Sunday, December 8, 2013

Things teachers do that make no sense



Last week we had an episode. My regulation shoes tore. I couldn’t get new ones, because classes ended late that day (for a reason which didn’t affect seniors at all) and I got home pretty late. So I wore the only other pair of black shoes I had, which just happened to be sports shoes with pink laces. The trouble started in the morning.
Teacher: You can’t wear these shoes today!! Not today of all the days! We have to get the authorization today! How could you?!
*To a senior teacher*
Look at her shoes! I told her to get them fixed.
Me (lame attempt to defend myself): I did try. They tore again. You can ask any of my classmates. I had to borrow shoes yesterday because I couldn’t walk around in those.
Senior teacher: See, we can wear whatever funny costumes we want on other days, but today is important. You can’t do this today.
Me: Ma’am, I had no choice. What was I supposed to do??
Senior teacher: Find shoes now. We have to get the authorization.

I honestly fail to understand how my shoes were the reason for us to get or not get authorization. Why on earth would someone be staring at my shoes and deciding, “Hey people here wear shoes with pink laces. This place isn’t good enough to get authorized by us.”

§ §

*YOUR GOAL:* Check whether each statement agrees with the blog post about shoes above. For each, answer yes or no and quote the words of the post that decide it. (a) The writer's regulation shoes tore. (b) The writer bought a new pair of shoes before classes the next day. (c) The senior teacher called that day important.

*DATASET SECTION:*
§ §

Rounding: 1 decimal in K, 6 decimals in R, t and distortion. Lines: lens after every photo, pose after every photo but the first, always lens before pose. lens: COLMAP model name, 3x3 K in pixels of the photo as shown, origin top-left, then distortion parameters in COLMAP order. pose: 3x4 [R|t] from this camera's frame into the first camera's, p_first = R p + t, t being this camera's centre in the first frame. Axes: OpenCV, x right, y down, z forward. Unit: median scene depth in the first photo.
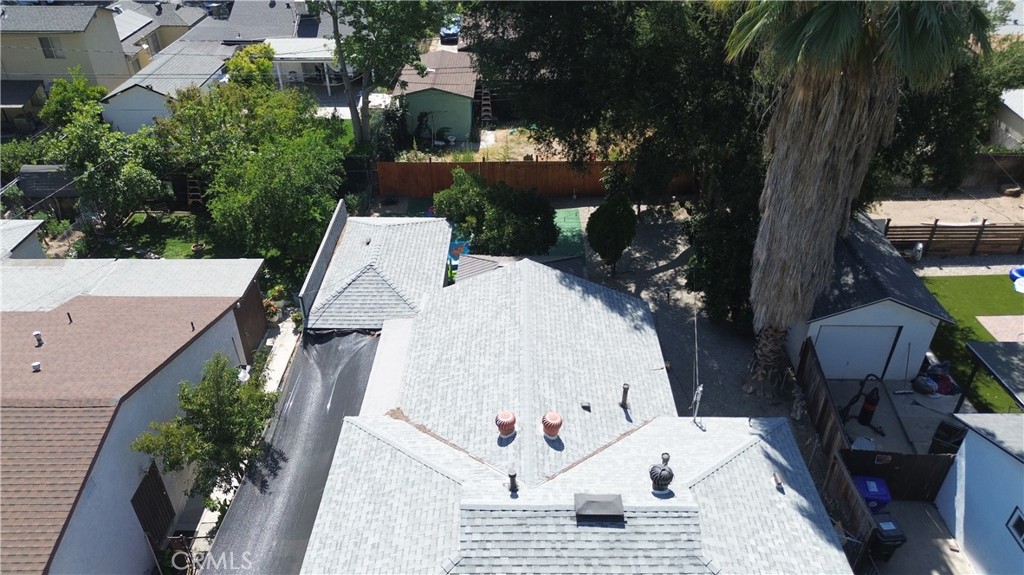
lens RADIAL K [[727.9, 0, 516.6], [0, 727.9, 279.1], [0, 0, 1]] dist [0.056996, -0.054701]
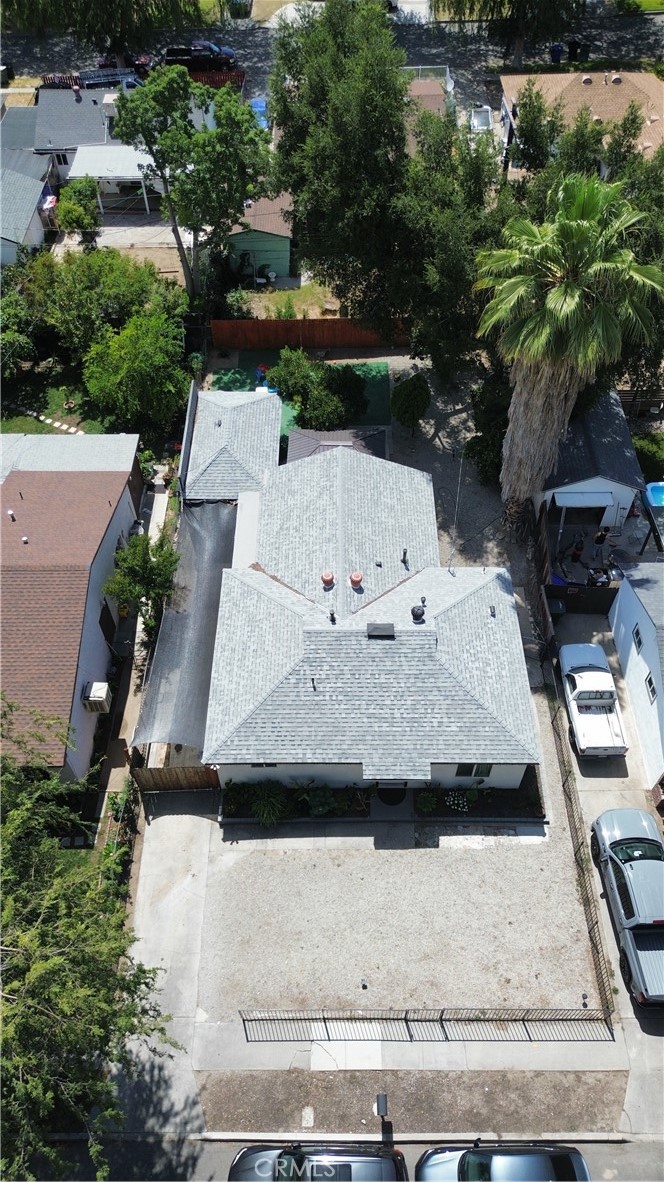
lens RADIAL K [[839.1, 0, 329.9], [0, 839.1, 590.9], [0, 0, 1]] dist [0.056262, -0.058106]
pose [[0.999923, -0.007580, -0.009779, 0.006503], [0.010338, 0.946100, 0.323709, -0.304664], [0.006798, -0.323785, 0.946106, -0.619591]]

§ §

*WRITTEN REPLY:*
(a) Yes: "My regulation shoes tore."
(b) No: "I couldn’t get new ones"
(c) Yes: "but today is important."